Please put every line of the material below into a JSON list of strings, one string per line, with blank lines dropped. Leave the pictures out of the answer.

■ **Data extract**:
Start of Block

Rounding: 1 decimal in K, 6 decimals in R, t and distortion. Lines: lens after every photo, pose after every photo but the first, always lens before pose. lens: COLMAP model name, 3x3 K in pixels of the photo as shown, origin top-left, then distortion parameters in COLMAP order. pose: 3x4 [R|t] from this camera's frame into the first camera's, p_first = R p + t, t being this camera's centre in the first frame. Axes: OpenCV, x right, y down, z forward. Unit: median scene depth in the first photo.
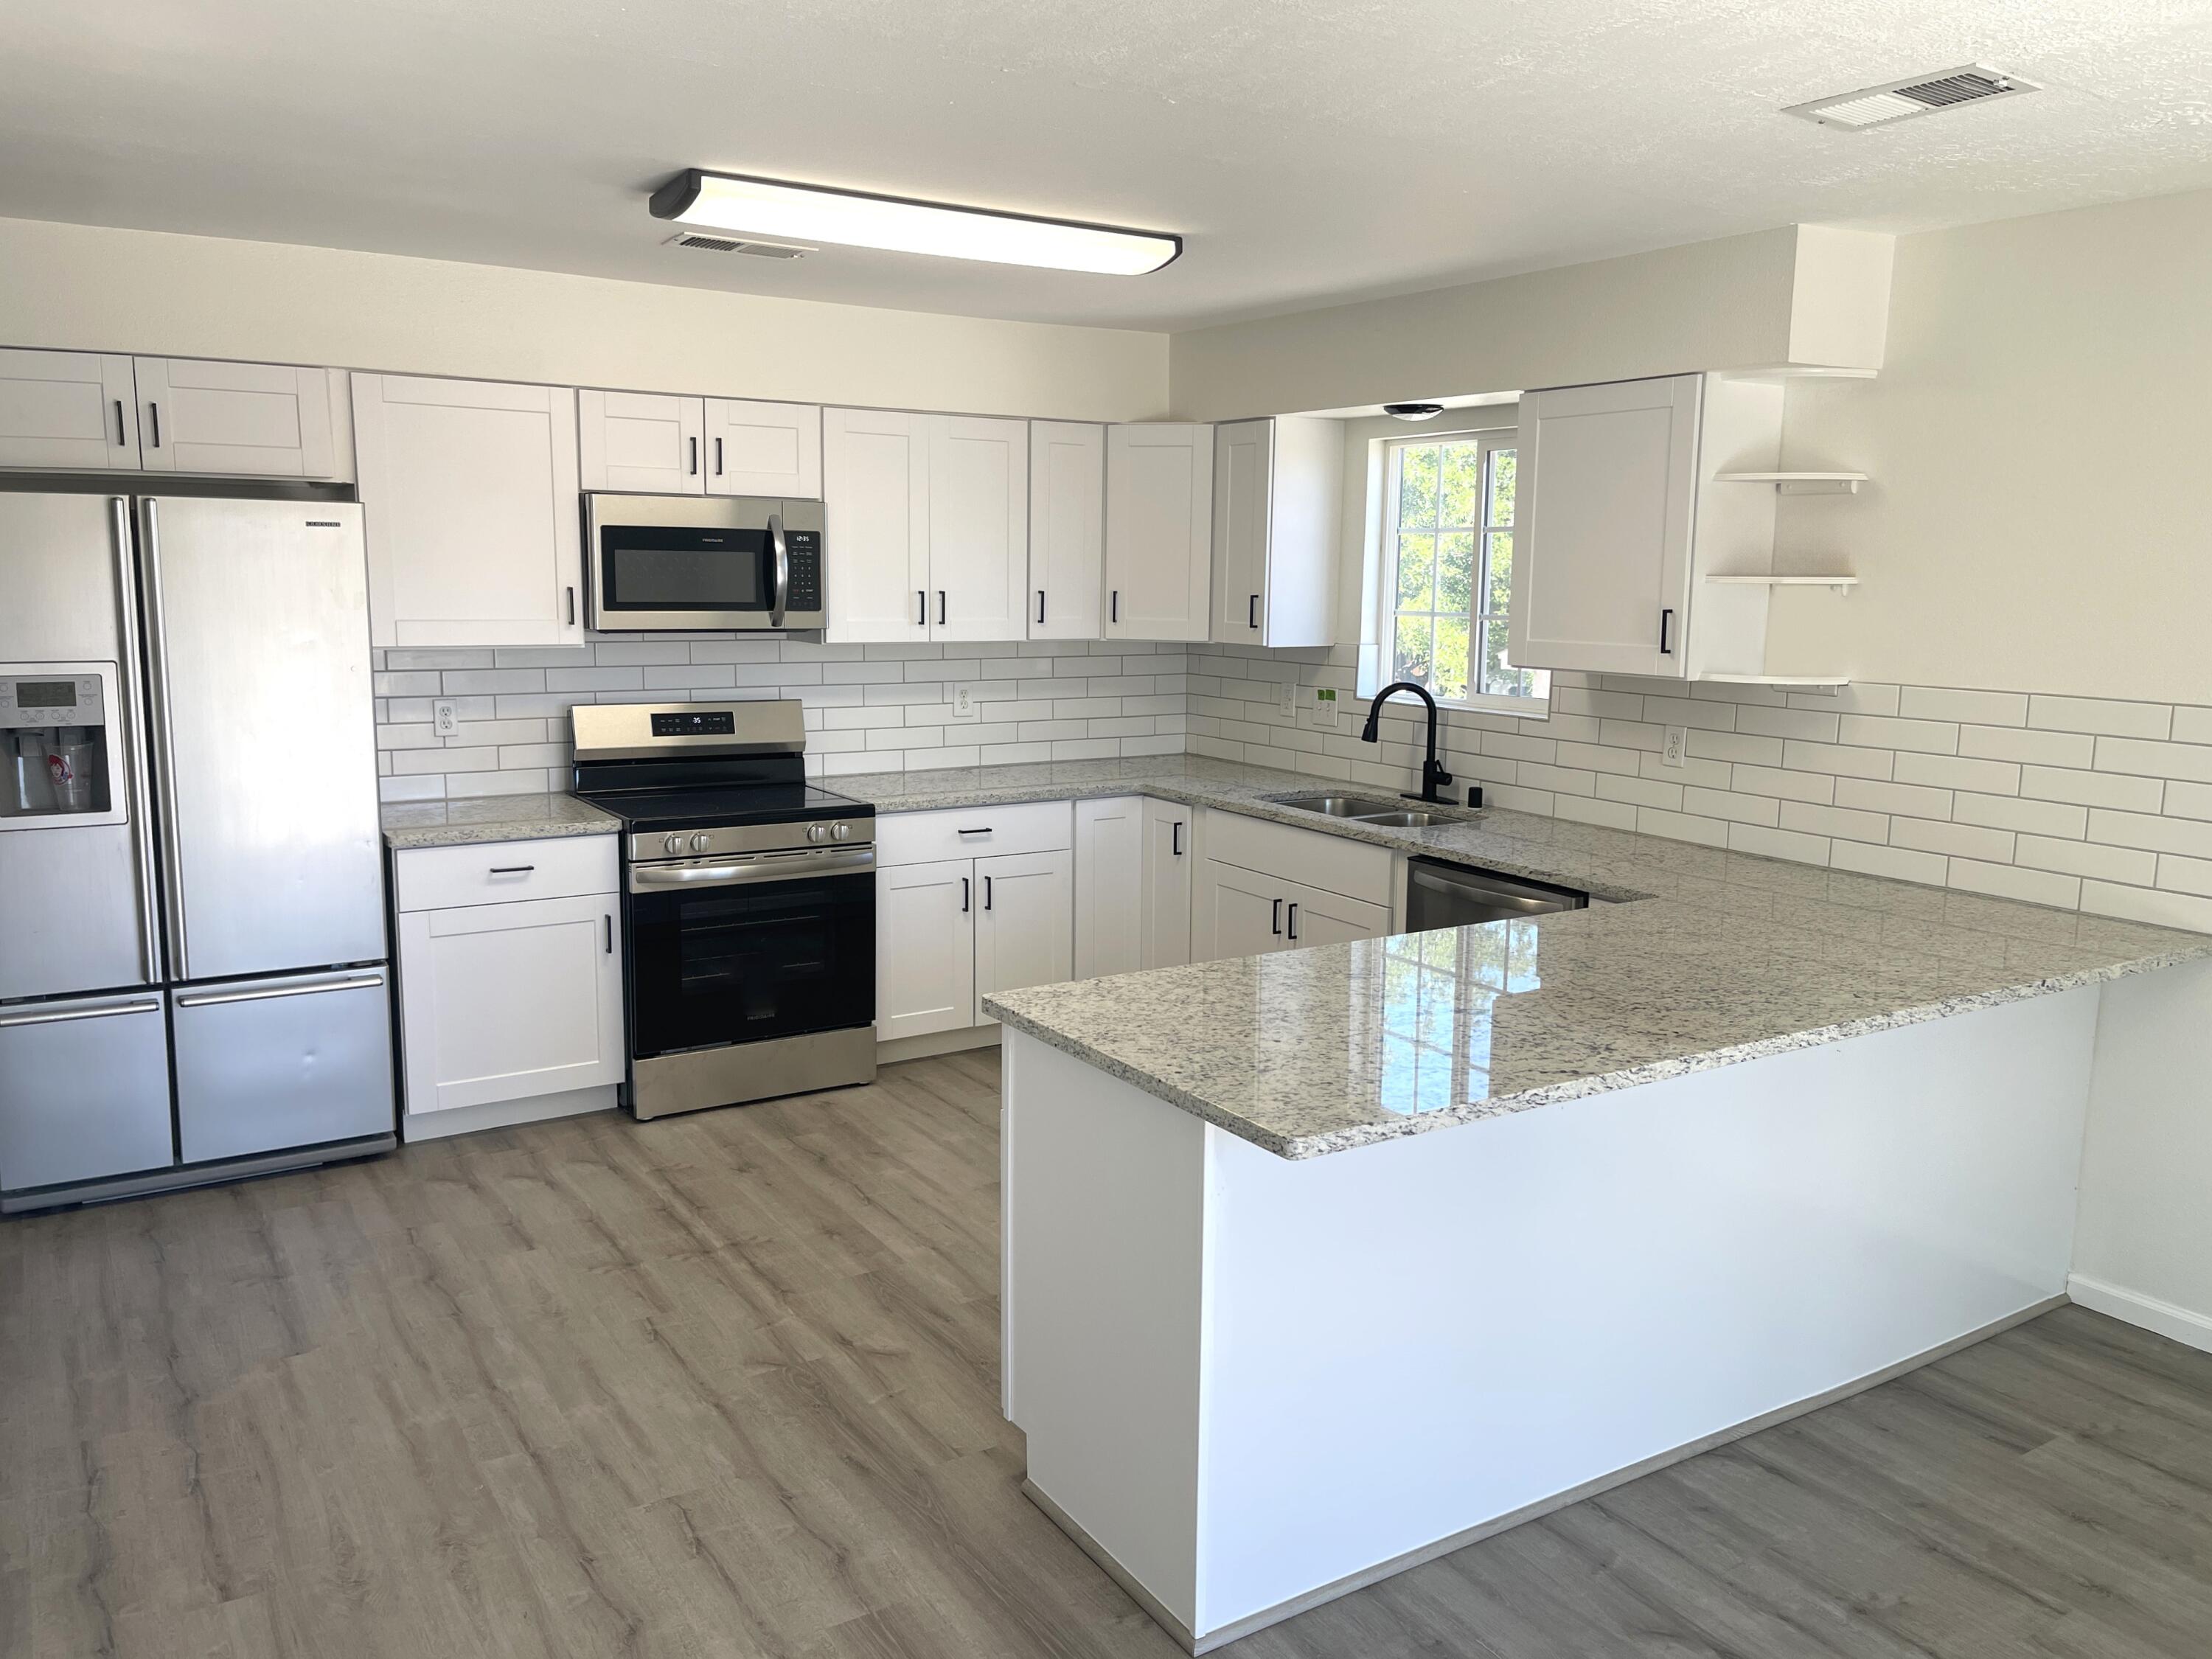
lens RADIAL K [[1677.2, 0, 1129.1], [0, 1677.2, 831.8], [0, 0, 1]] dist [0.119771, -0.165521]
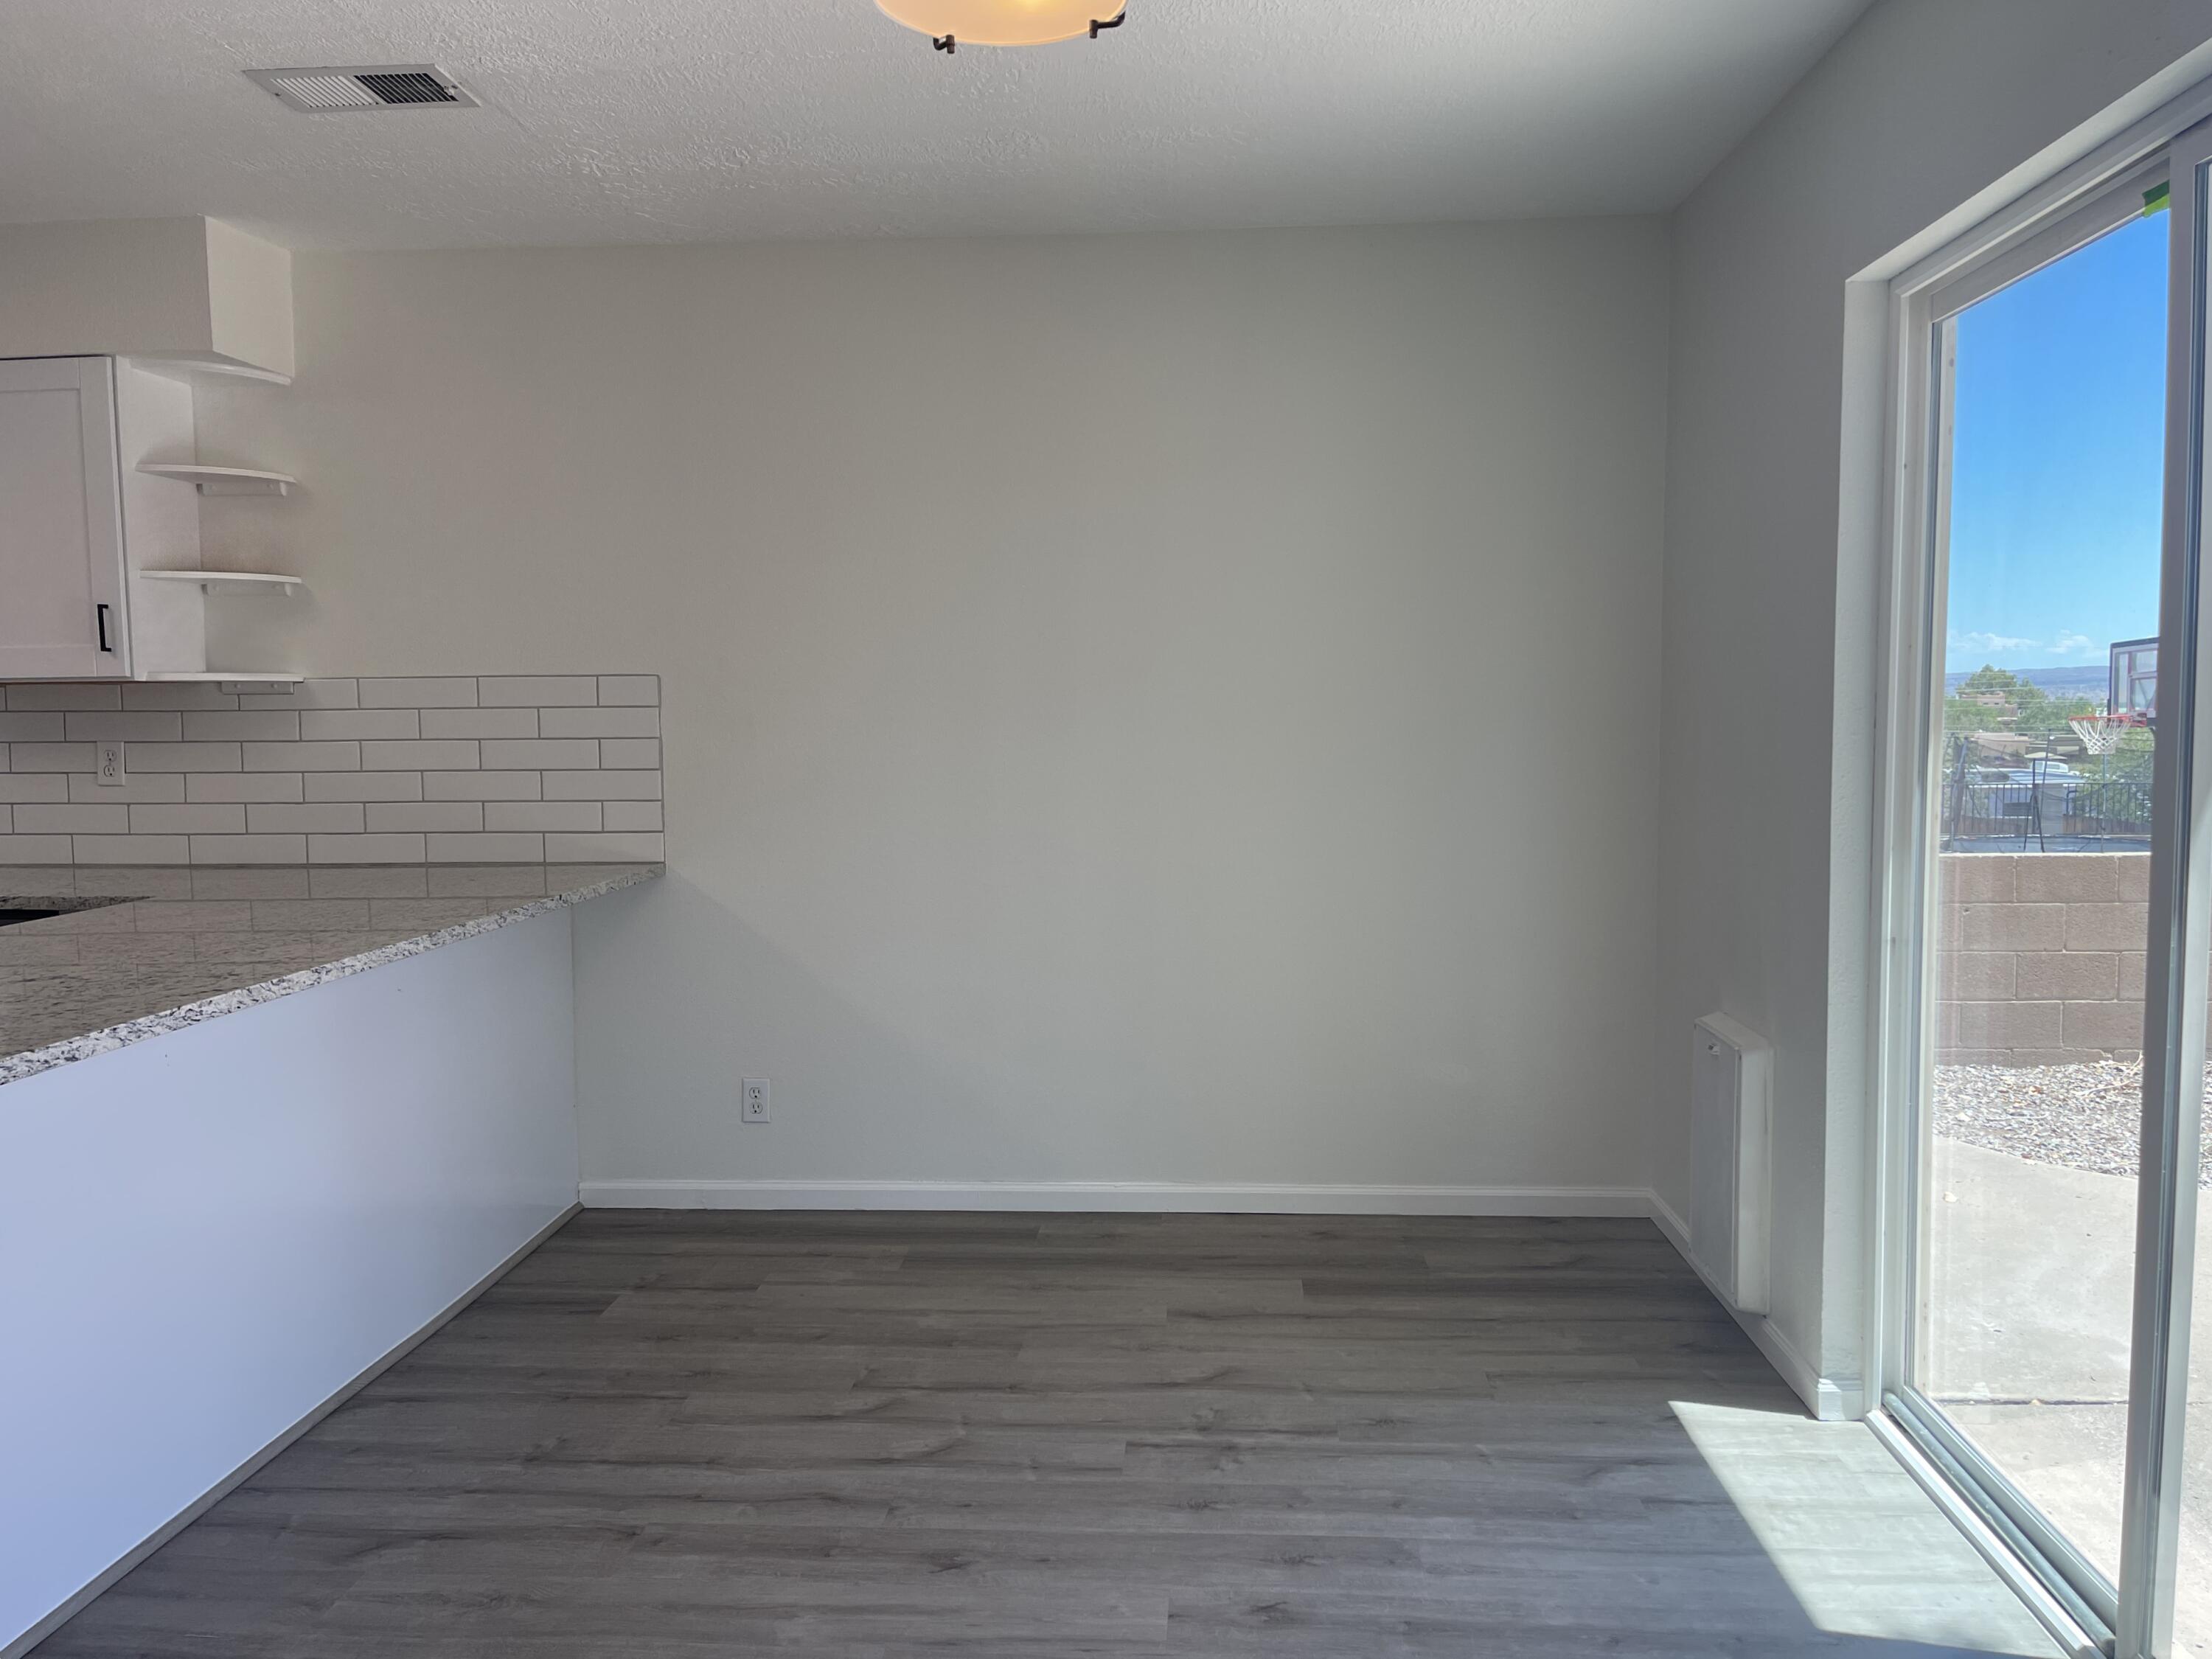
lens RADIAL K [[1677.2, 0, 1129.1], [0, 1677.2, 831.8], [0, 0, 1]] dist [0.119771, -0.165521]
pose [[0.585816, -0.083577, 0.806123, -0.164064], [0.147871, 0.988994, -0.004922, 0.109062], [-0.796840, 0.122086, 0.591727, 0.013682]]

End of Block

■ **Answer**:
[
  "Rounding: 1 decimal in K, 6 decimals in R, t and distortion. Lines: lens after every photo, pose after every photo but the first, always lens before pose. lens: COLMAP model name, 3x3 K in pixels of the photo as shown, origin top-left, then distortion parameters in COLMAP order. pose: 3x4 [R|t] from this camera's frame into the first camera's, p_first = R p + t, t being this camera's centre in the first frame. Axes: OpenCV, x right, y down, z forward. Unit: median scene depth in the first photo.",
  "lens RADIAL K [[1677.2, 0, 1129.1], [0, 1677.2, 831.8], [0, 0, 1]] dist [0.119771, -0.165521]",
  "lens RADIAL K [[1677.2, 0, 1129.1], [0, 1677.2, 831.8], [0, 0, 1]] dist [0.119771, -0.165521]",
  "pose [[0.585816, -0.083577, 0.806123, -0.164064], [0.147871, 0.988994, -0.004922, 0.109062], [-0.796840, 0.122086, 0.591727, 0.013682]]"
]